Pour l’économie verte, donner un prix au carbone
Afin de parvenir à une efficacité énergétique mondiale, Thomas-Olivier Léautier estime qu’il est nécessaire de «mettre un prix au carbone». Selon lui, cette solution serait la condition sine qua non pour «aboutir à un mix entre nouvelles technologies et réductions des émissions de CO2». Ce dernier reste confiant quant aux réserves de ressources naturelles nécessaires aux progrès technologiques, qu’il s’agisse de ressources fossiles ou de terres rares. Christophe Tallec rappelle qu’actuellement «capter une tonne de carbone coûte trente euros», et que la problématique financière a tendance à freiner les entreprises dans leur verdissement.

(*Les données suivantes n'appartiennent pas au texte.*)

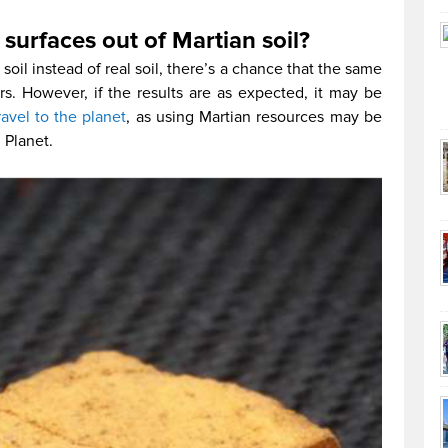
surfaces out of Martian soil?
oil instead of real soil, there’s a chance that the same
s. However, if the results are as expected, it may be
ravel to the planet
, as using Martian resources may be
d Planet.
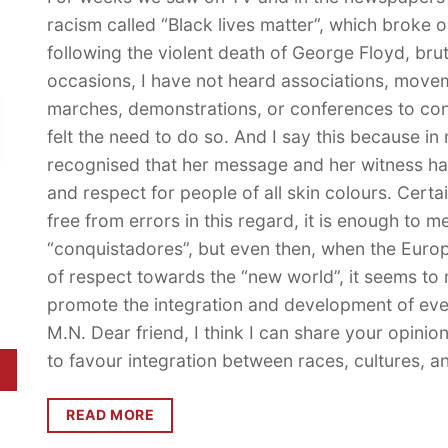
racism called “Black lives matter”, which broke 
following the violent death of George Floyd, bru
occasions, I have not heard associations, move
marches, demonstrations, or conferences to con
felt the need to do so. And I say this because i
recognised that her message and her witness hav
and respect for people of all skin colours. Certa
free from errors in this regard, it is enough to m
“conquistadores”, but even then, when the Europ
of respect towards the “new world”, it seems to 
promote the integration and development of ev
M.N. Dear friend, I think I can share your opini
to favour integration between races, cultures, 
READ MORE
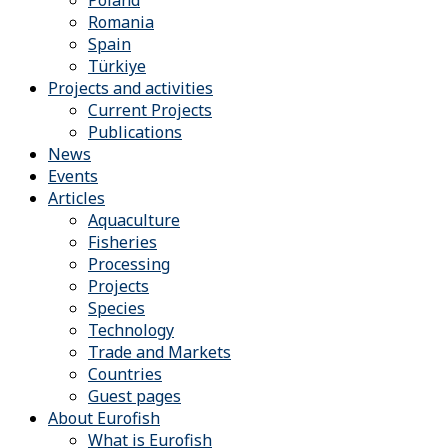
Romania
Spain
Türkiye
Projects and activities
Current Projects
Publications
News
Events
Articles
Aquaculture
Fisheries
Processing
Projects
Species
Technology
Trade and Markets
Countries
Guest pages
About Eurofish
What is Eurofish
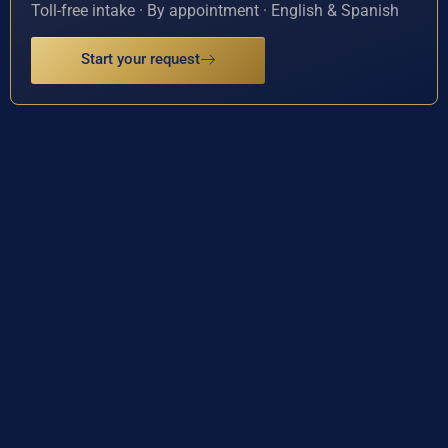
Toll-free intake · By appointment · English & Spanish
Start your request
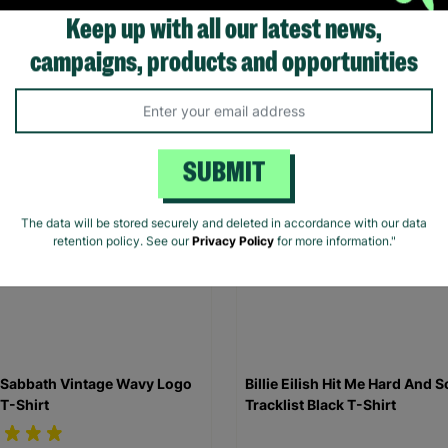
Shirt
Keep up with all our latest news,
.00
£20.00
campaigns, products and opportunities
Quick Add +
Quick Add +
SUBMIT
The data will be stored securely and deleted in accordance with our data
retention policy. See our
Privacy Policy
for more information."
 Sabbath Vintage Wavy Logo
Billie Eilish Hit Me Hard And S
 T-Shirt
Tracklist Black T-Shirt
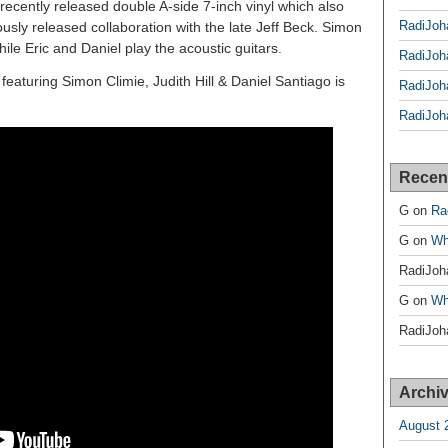
 recently released double A-side 7-inch vinyl which also
RadiJoh
usly released collaboration with the late Jeff Beck. Simon
ile Eric and Daniel play the acoustic guitars.
RadiJoh
aturing Simon Climie, Judith Hill & Daniel Santiago is
RadiJoh
RadiJoh
Recen
G
on
Ra
G
on
Wh
RadiJoh
G
on
Wh
RadiJoh
Archi
August 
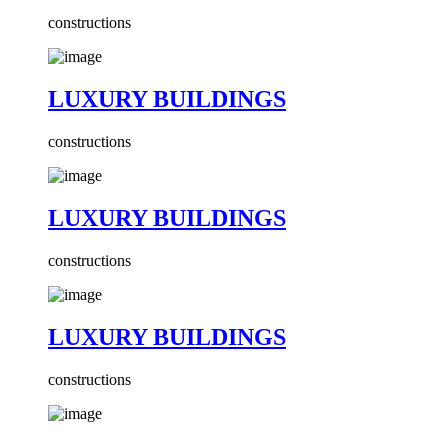
constructions
LUXURY BUILDINGS
constructions
LUXURY BUILDINGS
constructions
LUXURY BUILDINGS
constructions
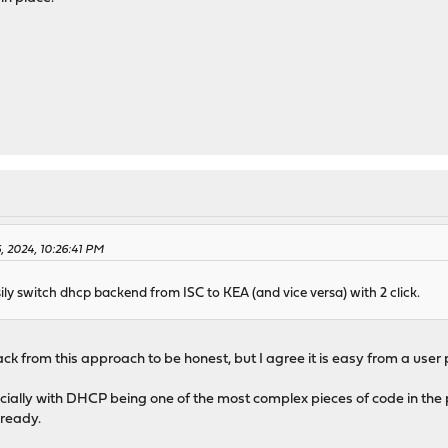
, 2024, 10:26:41 PM
ily switch dhcp backend from ISC to KEA (and vice versa) with 2 click.
 from this approach to be honest, but I agree it is easy from a user pe
cially with DHCP being one of the most complex pieces of code in the 
lready.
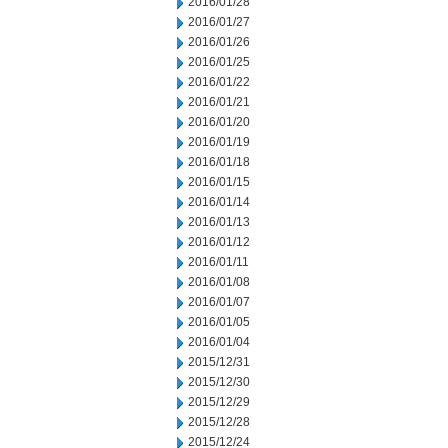
2016/01/28
2016/01/27
2016/01/26
2016/01/25
2016/01/22
2016/01/21
2016/01/20
2016/01/19
2016/01/18
2016/01/15
2016/01/14
2016/01/13
2016/01/12
2016/01/11
2016/01/08
2016/01/07
2016/01/05
2016/01/04
2015/12/31
2015/12/30
2015/12/29
2015/12/28
2015/12/24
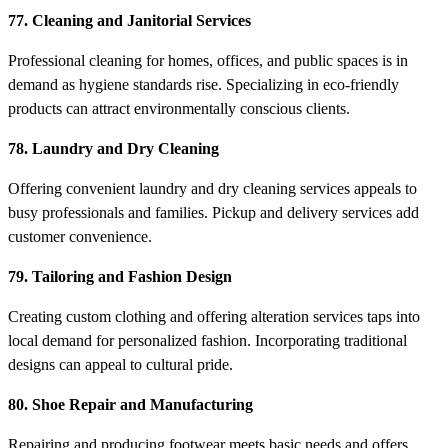
77. Cleaning and Janitorial Services
Professional cleaning for homes, offices, and public spaces is in
demand as hygiene standards rise. Specializing in eco-friendly
products can attract environmentally conscious clients.
78. Laundry and Dry Cleaning
Offering convenient laundry and dry cleaning services appeals to
busy professionals and families. Pickup and delivery services add
customer convenience.
79. Tailoring and Fashion Design
Creating custom clothing and offering alteration services taps into
local demand for personalized fashion. Incorporating traditional
designs can appeal to cultural pride.
80. Shoe Repair and Manufacturing
Repairing and producing footwear meets basic needs and offers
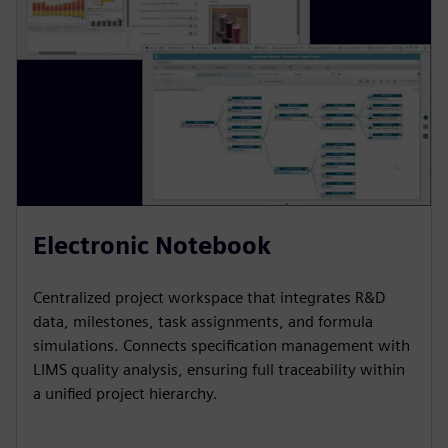
e
n
Electronic Notebook
Centralized project workspace that integrates R&D
data, milestones, task assignments, and formula
simulations. Connects specification management with
LIMS quality analysis, ensuring full traceability within
a unified project hierarchy.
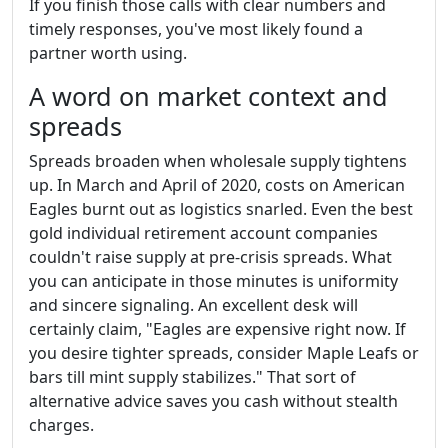
If you finish those calls with clear numbers and
timely responses, you've most likely found a
partner worth using.
A word on market context and
spreads
Spreads broaden when wholesale supply tightens
up. In March and April of 2020, costs on American
Eagles burnt out as logistics snarled. Even the best
gold individual retirement account companies
couldn't raise supply at pre-crisis spreads. What
you can anticipate in those minutes is uniformity
and sincere signaling. An excellent desk will
certainly claim, "Eagles are expensive right now. If
you desire tighter spreads, consider Maple Leafs or
bars till mint supply stabilizes." That sort of
alternative advice saves you cash without stealth
charges.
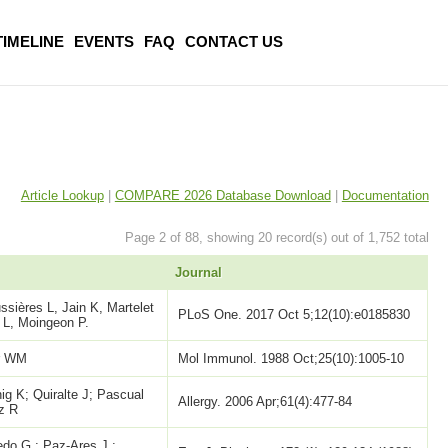
TIMELINE
EVENTS
FAQ
CONTACT US
Article Lookup
|
COMPARE 2026 Database Download
|
Documentation
Page 2 of 88, showing 20 record(s) out of 1,752 total
Journal
sières L, Jain K, Martelet
PLoS One. 2017 Oct 5;12(10):e0185830
 L, Moingeon P.
er WM
Mol Immunol. 1988 Oct;25(10):1005-10
g K; Quiralte J; Pascual
Allergy. 2006 Apr;61(4):477-84
ez R
do,G.; Paz-Ares,J.;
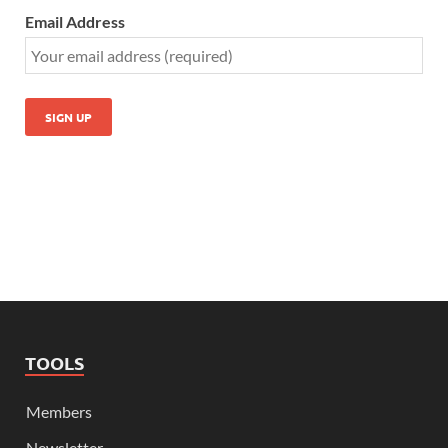
Email Address
TOOLS
Members
Newsletter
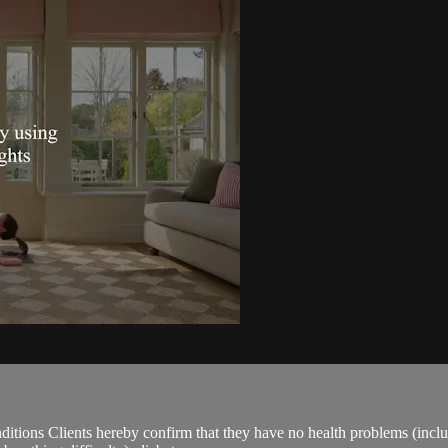
ions Clients hereby confirm that they have no health problems (including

C’est pourquoi Stéphanie Chrétien considère qu’il faut «savoir parler aux entreprises dans un langage qu’elles comprennent. Il faut leur parler en termes de création de valeur, et privilégier les solutions qui, à coût égal, sont plus bénéfiques». Elle rappelle également qu’il est nécessaire de les accompagner dans leur transition. C’est ce que fait Paris Fonds Vert, un fonds d’investissement créé par la mairie de Paris qui vise à soutenir le développement des PME et à accélérer la transition énergétique et écologique des grandes métropoles. «Le défi pour nous est d’orienter les financements vers la croissance verte, et rendre la croissance grise plus verte» explique-t-elle. Pour ce faire, Paris Fonds Vert travaille avec le cabinet Carbone 4, qui réalise une «due diligence» pour évaluer les points sur lesquels une structure doit travailler. L’accompagnement par Paris Fonds Vert doit durer dix ans.

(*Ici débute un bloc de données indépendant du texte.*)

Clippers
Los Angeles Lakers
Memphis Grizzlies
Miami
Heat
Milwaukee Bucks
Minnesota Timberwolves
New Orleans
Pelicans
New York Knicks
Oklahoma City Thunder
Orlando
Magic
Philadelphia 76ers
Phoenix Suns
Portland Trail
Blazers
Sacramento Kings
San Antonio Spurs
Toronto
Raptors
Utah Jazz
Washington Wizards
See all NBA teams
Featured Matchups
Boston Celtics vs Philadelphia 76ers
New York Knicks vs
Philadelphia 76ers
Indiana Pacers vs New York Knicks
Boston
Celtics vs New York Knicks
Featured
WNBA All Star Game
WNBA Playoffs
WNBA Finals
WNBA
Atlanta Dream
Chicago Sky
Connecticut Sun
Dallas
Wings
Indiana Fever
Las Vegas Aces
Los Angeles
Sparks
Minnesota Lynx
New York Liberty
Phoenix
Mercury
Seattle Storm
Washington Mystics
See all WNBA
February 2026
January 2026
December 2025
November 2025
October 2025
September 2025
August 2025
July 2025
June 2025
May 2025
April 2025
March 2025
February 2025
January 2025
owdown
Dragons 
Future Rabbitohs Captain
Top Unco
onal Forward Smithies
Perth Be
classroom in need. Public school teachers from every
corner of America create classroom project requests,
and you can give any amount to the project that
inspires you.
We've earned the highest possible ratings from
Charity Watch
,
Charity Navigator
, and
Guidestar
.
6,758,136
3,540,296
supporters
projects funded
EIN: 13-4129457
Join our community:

Une accumulation technologique aux effets pervers
Philippe Bihouix faisait office de contradicteur durant cet échange. Le directeur général adjoint d’AREP considère que l’idée selon laquelle les progrès technologiques favoriseraient l’efficacité énergétique et écologique est biaisée car une nouvelle technologie ne vient pas nécessairement remplacer la précédente, et souvent s’y ajoute. Pour lui, «on n’a jamais su capter les biens technologiques. Blablacar n’a pas fait baisser le nombre de voitures sur les routes, et une ligne à grande vitesse ne suffirait pas pour désengorger l’aéroport de Blagnac». Il évoque également le cas de la 5G, qui en plus d’être plus énergivore que la 3G et la 4G, ne les remplacera pas mais viendra s’y ajouter. «On s’éloigne aujourd’hui de l’économie circulaire» craint Philippe Bihouix.
Au sujet d’une taxation mondiale des émissions de CO2, le directeur général d’AREP se montre encore dubitatif. «Je suis d’accord pour dire qu’un prix carbone universel serait diablement efficace. Le problème, c’est qu’on ne l’aura jamais car tous les pays n’ont pas les mêmes intérêts. Je ne sens pas une dynamique planétaire qui va en ce sens, je ne crois pas au consensus collectif» a-t-il répondu à Thomas-Olivier Léautier. Philippe Bihouix parle également d’une «fuite en avant» causée par les avancées technologiques, qu’il n’estime pas inéluctable. Selon lui, la transition écologique doit passer par une meilleure optimisation de l’existant. «On utilise très mal les bâtiments qu’on a, comme les écoles qui sont fermées le soir, ou les voitures qu’on remplace intégralement en fin de vie.»